Um artigo em 1935 do jornal O Estado de São Paulo sobre o assunto musical, dizia o seguinte: “Cabe a Martinho Lutero realmente a celebridade de popularizar o 'Lied' (no plural Lieder - é uma palavra da língua alemã, de gênero neutro, que significa "canção") eclesiástico.
Ele, o fixador da língua alemã… não se contentou em traduzir a Bíblia
para o alemão, mas utilizou-se da musicalidade alemã acordada pelos
Mestres Cantores e fez cantar em alemão na sua igreja os salmos e outros
textos litúrgicos. Ele mesmo atuou como compositor e em 1524 aparecia
em Choralbuch, cujas melodias em grande parte são obra de Lutero. A
simplicidade, a interioridade de seus 'Lieder' religiosos são
incomparáveis. Muitos outros de seus 'Lieder'… são cantados ainda hoje”.
Lutero “havia dado mais do que nenhum outro dera jamais ao seu povo – a língua, a Bíblia, a hinologia", escreveu Bill Ichter, no primeiro volume da revista Louvor, em 1980.

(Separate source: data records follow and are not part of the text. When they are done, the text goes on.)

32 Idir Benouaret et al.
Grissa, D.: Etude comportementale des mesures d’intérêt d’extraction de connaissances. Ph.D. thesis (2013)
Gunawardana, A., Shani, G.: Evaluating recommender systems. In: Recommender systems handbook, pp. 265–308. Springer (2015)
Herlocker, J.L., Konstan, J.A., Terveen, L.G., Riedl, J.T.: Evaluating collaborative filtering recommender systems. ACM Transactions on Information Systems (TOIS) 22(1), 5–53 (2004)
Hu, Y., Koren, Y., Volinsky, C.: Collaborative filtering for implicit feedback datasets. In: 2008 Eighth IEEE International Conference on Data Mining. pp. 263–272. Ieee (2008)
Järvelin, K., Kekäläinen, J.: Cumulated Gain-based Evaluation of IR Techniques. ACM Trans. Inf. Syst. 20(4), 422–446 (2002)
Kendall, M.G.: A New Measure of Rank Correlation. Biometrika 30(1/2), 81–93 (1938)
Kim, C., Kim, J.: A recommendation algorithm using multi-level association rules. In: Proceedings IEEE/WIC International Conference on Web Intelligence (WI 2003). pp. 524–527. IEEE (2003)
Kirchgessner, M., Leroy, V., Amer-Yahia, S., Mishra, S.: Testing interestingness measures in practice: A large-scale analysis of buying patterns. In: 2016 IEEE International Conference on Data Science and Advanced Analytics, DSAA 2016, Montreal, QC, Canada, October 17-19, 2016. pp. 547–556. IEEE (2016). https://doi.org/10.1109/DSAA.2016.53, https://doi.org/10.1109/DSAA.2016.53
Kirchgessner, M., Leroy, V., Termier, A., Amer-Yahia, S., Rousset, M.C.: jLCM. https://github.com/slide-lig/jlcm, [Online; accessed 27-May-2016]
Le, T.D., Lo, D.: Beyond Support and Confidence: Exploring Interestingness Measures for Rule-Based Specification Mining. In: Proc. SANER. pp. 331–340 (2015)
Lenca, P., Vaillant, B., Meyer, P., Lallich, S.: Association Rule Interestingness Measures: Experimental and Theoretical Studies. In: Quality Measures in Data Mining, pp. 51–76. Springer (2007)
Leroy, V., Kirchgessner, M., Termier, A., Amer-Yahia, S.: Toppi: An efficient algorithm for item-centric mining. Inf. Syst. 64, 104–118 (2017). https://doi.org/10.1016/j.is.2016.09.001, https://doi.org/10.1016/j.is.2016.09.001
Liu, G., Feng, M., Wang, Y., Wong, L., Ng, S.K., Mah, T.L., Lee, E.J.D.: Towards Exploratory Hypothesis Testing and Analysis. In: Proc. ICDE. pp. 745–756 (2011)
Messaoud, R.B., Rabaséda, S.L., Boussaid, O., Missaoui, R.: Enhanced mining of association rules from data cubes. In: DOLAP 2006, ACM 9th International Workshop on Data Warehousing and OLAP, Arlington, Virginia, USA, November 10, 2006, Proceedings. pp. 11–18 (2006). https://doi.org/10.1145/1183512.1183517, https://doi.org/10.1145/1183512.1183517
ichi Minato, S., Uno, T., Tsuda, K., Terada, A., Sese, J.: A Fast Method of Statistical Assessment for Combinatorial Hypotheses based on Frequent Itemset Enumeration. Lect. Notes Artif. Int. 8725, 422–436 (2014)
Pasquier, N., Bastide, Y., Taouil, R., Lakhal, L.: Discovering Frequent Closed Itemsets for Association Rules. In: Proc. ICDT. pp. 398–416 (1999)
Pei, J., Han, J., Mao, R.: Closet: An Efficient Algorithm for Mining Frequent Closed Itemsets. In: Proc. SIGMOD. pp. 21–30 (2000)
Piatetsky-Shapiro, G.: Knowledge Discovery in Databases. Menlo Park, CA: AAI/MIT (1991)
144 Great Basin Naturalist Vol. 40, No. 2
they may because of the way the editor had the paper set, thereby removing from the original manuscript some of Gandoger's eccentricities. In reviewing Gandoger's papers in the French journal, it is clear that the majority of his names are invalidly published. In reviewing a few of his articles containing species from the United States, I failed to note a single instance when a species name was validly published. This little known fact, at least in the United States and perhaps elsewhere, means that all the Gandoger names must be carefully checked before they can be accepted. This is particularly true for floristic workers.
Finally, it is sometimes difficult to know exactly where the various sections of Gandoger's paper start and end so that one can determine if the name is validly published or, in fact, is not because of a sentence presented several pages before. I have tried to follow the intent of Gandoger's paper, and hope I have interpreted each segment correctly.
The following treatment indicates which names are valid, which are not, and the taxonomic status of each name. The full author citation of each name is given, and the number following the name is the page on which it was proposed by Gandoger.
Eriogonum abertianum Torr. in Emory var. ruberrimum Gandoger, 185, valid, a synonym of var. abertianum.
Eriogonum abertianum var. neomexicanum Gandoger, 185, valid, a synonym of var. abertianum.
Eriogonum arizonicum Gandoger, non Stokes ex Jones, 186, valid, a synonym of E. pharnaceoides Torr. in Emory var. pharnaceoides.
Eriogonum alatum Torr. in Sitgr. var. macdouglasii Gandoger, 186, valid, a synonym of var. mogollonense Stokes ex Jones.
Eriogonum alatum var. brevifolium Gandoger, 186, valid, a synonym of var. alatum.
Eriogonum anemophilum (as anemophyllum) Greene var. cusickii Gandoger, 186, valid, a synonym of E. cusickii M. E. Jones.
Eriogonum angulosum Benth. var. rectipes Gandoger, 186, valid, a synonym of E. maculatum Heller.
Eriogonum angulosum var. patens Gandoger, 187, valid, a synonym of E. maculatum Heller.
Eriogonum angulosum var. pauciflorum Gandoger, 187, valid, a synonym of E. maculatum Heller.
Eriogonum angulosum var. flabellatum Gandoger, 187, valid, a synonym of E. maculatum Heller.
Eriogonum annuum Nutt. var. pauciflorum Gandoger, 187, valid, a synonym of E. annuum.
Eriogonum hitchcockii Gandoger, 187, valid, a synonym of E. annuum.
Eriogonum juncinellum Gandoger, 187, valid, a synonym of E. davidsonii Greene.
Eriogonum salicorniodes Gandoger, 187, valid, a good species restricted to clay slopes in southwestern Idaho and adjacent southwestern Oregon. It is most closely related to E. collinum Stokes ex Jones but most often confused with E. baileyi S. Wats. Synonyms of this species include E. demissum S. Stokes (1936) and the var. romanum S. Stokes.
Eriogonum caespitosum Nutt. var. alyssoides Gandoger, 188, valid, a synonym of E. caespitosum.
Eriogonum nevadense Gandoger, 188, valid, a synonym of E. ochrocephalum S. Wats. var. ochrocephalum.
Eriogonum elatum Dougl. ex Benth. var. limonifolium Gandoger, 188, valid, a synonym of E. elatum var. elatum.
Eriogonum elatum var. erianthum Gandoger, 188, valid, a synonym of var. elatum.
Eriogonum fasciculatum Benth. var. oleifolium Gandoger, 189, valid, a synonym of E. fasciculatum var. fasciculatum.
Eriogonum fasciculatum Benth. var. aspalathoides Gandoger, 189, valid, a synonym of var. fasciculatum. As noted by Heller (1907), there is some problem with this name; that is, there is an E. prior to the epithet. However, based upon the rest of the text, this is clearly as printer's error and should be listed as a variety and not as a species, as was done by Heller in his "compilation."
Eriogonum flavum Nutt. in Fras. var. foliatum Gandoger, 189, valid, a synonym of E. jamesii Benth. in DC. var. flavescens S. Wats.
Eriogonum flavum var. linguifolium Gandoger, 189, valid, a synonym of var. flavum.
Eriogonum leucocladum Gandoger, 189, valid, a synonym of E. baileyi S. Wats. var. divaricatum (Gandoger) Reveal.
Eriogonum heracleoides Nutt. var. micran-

Este hino conhecido como “A Marselhesa da Reforma”, conserva até
hoje o seu poder e poderíamos usá-lo ainda em outro conflito semelhante.
. . Há pelo menos 53 traduções em inglês, merecendo todos os destaques
no Dicionário de Hinologia de John Julian… Sua melodia, de acordo com
McCutchan, "é excelente em todos os sentidos. É empolgante e tem dignidade, unidade e autoridade raramente igualadas”.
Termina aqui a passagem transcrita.